Das Magical Girl ist auf seinen Abenteuern auch selten ohne Unterstützung in Form eines kleinen, übernatürlichen Wesens wie beispielsweise einer Fee oder Katze,[1] die als Berater, Trainer und als Helferfigur bei der Erlangung der Kräfte und oft auch den Verwandlungen spielt. Die nach der Verwandlung beginnenden Kämpfe finden oft in sekundären, magischen Welten statt. Nach dem Ende des Kampfes kehren die Protagonisten in ihre, die „reale“ Welt zurück. Die Verwandlungssequenzen können auch als Repräsentanz dieser Erwachsenwerdung der Protagonistin gesehen werden. Die im Kampf eingesetzten Kräfte werden oft nicht weiter oder nur rudimentär erklärt, bisweilen werden plötzlich neue Kräfte in Form eines deus ex machina eingeführt.[2] Bisweilen stammen die Kräfte aus einer vergessenen Vergangenheit, Identität oder früherem Leben der Heldin.[3]

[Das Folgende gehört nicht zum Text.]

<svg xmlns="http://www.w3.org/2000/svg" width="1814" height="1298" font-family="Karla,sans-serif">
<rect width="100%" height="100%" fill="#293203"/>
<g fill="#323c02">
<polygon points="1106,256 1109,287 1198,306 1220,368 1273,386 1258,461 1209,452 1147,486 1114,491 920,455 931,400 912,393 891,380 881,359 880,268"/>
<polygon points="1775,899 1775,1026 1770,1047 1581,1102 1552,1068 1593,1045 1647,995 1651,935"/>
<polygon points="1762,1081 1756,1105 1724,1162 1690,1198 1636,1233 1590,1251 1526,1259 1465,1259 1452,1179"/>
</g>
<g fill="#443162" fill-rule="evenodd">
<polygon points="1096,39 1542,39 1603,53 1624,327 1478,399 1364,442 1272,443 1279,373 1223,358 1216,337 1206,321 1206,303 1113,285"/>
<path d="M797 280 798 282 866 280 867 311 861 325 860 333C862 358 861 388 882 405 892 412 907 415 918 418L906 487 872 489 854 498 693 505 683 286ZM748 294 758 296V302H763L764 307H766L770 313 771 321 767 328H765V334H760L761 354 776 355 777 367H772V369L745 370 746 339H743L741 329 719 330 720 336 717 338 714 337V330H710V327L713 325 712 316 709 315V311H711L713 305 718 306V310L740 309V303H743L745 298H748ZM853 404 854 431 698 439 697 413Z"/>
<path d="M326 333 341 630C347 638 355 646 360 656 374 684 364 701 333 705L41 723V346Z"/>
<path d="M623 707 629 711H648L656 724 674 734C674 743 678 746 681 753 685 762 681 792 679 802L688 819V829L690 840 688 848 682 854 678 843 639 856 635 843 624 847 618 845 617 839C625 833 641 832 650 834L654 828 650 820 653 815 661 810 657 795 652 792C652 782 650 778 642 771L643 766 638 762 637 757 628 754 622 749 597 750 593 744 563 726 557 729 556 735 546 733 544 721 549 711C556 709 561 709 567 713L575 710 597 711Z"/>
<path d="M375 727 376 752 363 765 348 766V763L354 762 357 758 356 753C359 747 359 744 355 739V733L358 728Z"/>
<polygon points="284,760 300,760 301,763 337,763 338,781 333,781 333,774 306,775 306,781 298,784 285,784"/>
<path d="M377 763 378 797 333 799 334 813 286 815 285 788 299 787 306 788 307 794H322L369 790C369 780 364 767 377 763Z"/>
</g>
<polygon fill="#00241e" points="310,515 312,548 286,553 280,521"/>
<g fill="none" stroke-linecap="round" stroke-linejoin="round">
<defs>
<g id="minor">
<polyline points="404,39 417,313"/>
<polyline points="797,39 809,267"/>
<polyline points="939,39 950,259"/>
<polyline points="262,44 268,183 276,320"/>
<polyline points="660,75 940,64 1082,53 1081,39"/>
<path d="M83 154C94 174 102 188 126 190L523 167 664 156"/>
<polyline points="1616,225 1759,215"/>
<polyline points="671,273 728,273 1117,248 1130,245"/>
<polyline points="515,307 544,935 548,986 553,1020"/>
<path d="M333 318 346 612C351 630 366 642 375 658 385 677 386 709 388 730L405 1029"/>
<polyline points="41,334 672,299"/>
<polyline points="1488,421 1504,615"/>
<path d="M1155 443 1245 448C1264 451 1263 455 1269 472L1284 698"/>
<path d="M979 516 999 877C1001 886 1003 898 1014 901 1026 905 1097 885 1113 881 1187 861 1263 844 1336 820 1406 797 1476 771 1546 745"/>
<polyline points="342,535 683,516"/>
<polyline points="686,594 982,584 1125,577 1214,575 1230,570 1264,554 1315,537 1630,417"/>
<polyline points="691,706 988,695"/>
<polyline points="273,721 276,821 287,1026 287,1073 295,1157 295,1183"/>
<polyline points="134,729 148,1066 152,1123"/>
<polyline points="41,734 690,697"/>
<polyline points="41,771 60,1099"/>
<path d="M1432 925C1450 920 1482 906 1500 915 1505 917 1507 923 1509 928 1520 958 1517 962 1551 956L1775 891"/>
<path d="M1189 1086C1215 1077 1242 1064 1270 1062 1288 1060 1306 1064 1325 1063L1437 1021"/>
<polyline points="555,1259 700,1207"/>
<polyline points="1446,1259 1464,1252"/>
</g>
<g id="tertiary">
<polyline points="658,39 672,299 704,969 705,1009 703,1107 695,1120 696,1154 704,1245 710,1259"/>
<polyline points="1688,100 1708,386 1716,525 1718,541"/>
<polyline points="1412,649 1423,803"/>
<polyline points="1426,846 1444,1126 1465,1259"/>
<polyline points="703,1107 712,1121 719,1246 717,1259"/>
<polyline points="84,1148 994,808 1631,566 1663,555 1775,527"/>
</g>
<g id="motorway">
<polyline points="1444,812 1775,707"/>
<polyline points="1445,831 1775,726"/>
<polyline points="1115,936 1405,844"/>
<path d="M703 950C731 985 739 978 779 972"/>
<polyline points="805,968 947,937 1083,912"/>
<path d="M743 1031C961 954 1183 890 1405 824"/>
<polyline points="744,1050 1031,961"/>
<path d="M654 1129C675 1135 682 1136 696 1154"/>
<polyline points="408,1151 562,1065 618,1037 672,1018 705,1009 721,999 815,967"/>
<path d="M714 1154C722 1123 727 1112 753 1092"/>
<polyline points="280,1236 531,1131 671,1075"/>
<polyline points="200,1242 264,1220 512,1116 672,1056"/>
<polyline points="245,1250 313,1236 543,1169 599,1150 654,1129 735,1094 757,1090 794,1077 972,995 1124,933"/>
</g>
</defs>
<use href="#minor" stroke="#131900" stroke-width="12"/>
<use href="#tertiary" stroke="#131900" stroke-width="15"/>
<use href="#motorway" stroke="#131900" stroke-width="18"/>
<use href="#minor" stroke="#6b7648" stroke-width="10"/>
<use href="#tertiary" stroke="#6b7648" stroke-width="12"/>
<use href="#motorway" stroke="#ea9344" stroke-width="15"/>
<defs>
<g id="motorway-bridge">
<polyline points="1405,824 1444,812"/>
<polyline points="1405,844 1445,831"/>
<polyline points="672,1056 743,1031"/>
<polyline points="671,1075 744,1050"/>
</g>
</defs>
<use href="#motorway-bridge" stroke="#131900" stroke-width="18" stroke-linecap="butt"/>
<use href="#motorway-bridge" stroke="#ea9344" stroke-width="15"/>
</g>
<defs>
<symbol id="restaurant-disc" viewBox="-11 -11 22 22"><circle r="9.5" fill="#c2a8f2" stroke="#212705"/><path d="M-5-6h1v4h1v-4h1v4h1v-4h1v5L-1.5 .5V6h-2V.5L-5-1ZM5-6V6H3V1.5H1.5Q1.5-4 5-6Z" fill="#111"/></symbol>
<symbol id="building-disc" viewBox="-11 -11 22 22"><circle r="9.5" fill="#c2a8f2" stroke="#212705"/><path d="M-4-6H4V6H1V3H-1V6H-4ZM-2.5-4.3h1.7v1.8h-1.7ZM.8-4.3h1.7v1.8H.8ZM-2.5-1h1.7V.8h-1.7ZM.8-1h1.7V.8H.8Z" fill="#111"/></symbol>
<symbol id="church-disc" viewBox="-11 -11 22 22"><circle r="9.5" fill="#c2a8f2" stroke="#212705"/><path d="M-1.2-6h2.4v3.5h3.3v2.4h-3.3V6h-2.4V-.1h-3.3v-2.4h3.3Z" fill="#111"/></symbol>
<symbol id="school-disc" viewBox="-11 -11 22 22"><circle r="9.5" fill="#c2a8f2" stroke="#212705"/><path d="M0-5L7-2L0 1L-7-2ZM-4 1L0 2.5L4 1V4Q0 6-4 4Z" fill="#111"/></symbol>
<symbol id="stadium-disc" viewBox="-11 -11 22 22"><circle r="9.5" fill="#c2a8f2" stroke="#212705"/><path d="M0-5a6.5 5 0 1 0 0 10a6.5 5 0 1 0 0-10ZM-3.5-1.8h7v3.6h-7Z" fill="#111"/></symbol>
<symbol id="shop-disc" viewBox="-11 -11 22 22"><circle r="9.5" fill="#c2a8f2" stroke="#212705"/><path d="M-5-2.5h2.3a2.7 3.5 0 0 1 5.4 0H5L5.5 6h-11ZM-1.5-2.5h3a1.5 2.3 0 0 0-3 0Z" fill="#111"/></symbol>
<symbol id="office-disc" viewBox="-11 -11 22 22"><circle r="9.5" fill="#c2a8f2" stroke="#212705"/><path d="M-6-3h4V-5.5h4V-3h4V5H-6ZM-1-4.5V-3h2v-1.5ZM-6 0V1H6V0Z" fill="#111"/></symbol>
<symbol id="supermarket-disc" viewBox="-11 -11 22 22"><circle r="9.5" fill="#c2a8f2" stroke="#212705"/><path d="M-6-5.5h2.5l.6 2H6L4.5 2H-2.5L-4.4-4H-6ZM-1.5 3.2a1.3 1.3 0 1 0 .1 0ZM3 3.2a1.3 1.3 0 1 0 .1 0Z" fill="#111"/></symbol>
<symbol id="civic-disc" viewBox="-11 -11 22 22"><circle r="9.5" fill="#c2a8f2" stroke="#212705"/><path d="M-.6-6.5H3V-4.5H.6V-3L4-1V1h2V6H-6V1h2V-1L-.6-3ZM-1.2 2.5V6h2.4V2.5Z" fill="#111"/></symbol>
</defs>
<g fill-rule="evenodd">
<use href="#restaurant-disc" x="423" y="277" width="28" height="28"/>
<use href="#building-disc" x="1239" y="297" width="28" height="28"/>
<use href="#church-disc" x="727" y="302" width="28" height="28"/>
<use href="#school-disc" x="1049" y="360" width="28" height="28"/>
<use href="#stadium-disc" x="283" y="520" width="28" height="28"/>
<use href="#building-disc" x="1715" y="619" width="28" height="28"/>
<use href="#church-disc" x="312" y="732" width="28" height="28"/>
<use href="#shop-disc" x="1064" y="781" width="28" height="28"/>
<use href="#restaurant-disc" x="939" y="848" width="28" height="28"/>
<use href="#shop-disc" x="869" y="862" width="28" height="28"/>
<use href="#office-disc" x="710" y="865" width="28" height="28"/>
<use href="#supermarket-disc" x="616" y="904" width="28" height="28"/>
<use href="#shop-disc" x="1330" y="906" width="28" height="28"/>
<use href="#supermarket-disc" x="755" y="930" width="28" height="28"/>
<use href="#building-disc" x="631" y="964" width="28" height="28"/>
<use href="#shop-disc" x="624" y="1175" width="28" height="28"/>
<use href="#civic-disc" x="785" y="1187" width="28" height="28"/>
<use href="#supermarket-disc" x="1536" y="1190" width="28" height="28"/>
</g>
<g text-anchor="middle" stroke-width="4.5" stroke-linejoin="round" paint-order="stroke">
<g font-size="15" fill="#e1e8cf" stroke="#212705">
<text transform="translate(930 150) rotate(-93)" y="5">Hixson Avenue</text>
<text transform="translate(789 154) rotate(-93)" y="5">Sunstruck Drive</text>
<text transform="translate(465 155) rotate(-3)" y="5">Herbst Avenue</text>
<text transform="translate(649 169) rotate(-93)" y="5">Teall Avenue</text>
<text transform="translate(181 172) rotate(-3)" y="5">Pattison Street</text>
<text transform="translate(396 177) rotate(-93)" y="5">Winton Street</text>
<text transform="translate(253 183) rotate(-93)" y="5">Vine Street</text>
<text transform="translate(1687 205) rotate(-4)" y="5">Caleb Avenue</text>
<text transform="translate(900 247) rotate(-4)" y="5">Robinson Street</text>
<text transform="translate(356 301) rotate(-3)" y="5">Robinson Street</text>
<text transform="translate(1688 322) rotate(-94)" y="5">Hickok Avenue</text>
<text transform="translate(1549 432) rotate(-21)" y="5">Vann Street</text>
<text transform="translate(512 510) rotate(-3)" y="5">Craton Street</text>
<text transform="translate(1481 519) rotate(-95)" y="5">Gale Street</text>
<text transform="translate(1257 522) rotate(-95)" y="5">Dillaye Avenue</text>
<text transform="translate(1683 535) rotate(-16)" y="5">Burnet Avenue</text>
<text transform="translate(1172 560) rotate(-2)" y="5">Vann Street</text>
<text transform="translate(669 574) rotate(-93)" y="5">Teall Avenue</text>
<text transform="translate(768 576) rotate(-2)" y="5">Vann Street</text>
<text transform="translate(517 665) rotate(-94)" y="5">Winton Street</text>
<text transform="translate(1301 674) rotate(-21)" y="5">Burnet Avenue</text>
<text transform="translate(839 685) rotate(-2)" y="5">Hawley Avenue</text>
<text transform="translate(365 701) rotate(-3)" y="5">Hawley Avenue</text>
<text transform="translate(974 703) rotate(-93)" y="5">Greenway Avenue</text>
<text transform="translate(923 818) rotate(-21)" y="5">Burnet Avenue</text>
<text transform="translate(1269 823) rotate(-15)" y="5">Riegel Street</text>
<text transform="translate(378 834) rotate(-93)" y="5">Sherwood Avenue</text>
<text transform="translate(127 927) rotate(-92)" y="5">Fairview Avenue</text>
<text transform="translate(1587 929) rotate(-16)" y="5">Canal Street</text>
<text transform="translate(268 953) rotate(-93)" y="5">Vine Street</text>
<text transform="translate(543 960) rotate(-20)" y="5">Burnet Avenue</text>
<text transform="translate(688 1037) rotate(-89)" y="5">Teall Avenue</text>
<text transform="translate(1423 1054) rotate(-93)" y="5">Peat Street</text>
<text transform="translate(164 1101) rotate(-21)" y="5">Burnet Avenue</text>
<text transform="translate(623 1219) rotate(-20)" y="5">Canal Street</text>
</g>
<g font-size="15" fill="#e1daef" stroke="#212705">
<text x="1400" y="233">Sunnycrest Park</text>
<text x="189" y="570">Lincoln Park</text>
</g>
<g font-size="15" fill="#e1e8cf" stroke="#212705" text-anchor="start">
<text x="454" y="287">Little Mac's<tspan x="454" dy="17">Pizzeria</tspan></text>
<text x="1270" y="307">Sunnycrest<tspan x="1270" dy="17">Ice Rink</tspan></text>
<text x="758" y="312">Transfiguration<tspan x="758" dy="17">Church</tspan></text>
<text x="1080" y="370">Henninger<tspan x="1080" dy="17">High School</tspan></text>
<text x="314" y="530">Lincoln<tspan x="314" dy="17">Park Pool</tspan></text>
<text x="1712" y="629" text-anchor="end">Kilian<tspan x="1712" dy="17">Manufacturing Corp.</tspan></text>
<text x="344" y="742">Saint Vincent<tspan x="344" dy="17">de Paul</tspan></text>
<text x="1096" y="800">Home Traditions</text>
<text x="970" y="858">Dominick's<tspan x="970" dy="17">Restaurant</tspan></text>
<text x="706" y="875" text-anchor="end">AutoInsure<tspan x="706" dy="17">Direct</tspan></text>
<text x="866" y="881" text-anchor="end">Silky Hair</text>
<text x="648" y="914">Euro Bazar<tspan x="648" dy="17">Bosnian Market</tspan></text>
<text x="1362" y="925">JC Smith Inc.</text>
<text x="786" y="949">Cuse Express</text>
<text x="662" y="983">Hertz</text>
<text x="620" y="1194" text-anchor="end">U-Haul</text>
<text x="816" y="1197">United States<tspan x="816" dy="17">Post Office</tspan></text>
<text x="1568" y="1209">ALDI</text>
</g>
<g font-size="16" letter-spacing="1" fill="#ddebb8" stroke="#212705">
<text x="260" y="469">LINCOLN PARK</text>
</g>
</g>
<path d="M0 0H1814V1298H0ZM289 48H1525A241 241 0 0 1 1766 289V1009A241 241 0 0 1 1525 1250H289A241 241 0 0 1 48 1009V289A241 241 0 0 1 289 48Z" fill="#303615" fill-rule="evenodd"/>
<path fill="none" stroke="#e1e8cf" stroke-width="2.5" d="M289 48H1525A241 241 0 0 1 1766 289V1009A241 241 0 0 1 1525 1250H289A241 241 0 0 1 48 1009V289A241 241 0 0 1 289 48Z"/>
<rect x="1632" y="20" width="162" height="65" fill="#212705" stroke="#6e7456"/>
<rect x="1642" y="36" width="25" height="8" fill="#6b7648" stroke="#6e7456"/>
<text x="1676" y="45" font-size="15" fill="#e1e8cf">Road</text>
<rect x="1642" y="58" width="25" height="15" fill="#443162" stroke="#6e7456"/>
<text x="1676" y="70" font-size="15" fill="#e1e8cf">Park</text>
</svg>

Ein oft wiederkehrendes Thema des Magical-Girl-Genre ist unschuldige Liebe, entweder auf platonischer Ebene zwischen den Magical Girls oder als Konzept und Quelle der magischen Kräfte der Mädchen.[9] Auch Aufopferungsbereitschaft oder gar das Bemuttern ist ein wichtiges Motiv. Während es in älteren Serien noch in Bezug auf das eigene Lebensumfeld stattfindet, wird es später auf die gesamte Welt übertragen, die es zu retten gilt.[4] In jüngerer Zeit wird in einigen Texten als Gegenstück zum traditionellen Magical Girls das Dark Magical Girl beschrieben: Durch Eifersucht auf die Heldin und der Suche nach Anerkennung getrieben. Das Dark Magical Girl ist meist durch seine traumatische Vergangenheit (z. B. physische- oder emotionale Gewalt oder sogar sexuelle Übergriffe) geprägt und ist deshalb abweisend, distanziert und unhöflich sowie einsam.[10][11][6] „Magical Boys“, die als männliches Äquivalent der Mädchen auftreten, sind eher selten. Einige treten als Helfer der Magical Girls auf. In D.N.Angel ist der Protagonist ein Magical Boy.[2]

Transformation

Typisch für Magical Girl sind sich wiederholende Verwandlungssequenzen (henshin) sowie das Spiel mit den sich daraus ergebenden mehreren Identitäten.[12] Diese sind im Anime mehr als im Manga von hohem Wiedererkennungswert und stellen einen Wendepunkt in einem Handlungsbogen dar.[2][7] Die Verwandlung von Schulmädchen zum Magical Girl wird oft mit Hilfe eines Transformationsobjekts durchgeführt und durch magische Worte begleitet. Die Transformation geschieht unabhängig von Situation und Zeit, so werden Heldinnen beispielsweise nie während ihrer Transformation von ihren Gegnern angegriffen. Die Verwandlungssequenz (auch Magical-Girl-Transformation) wiederholt sich mit jeder Verwandlung und stellt eine Folge von Veränderungen während der Verwandlung dar. Oft zeigt sie das Mädchen und einzelne Körperteile des Mädchens (z. B. Augen, Oberkörper, Arme, Beine) vor oder nach der Verwandlung und endet in einer dynamischen, Signatur-Pose der Heldin in voller Magical-Girl-Montur. Manche Transformationen enthalten kurze Nacktaufnahmen der Heldin, wobei primäre und sekundäre Geschlechtsmerkmale oft durch Hände, Haare, Blütenblätter, oder ähnliches verdeckt werden. Die magische Atmosphäre wird durch Themensong, Glitzer, Blumen und sonstige feminine Aspekte geschaffen. Selten gibt es auch Sequenzen, die die Rückverwandlung von Magical Girl in Schulmädchen zeigen. Meistens wird stattdessen aber Gebrauch von sofort Transformationen gemacht, die die Verwandlung in einer einzigen Sequenz darstellen.[13] In den Verwandlungsszenen kann auch ein Einfluss des Tokusatsu-Genres gesehen werden, in dem mit umfangreichem Einsatz an Spezialeffekten Kämpfe gegen Monster inszeniert werden.[5] Insofern sind Transformationen an sich nicht nur für Magical Girl charakteristisch, doch werden sie in diesem Genre in anderer Weise eingesetzt: verwandeln sich in an Jungen gerichtete Serien meist Maschinen und Waffen, sind es bei Magical Girl die Körper selbst. Und danach ausgetragene Kämpfe oder Konfliktbewältigungen sind stärker auf friedliche Lösungen ausgerichtet.[14]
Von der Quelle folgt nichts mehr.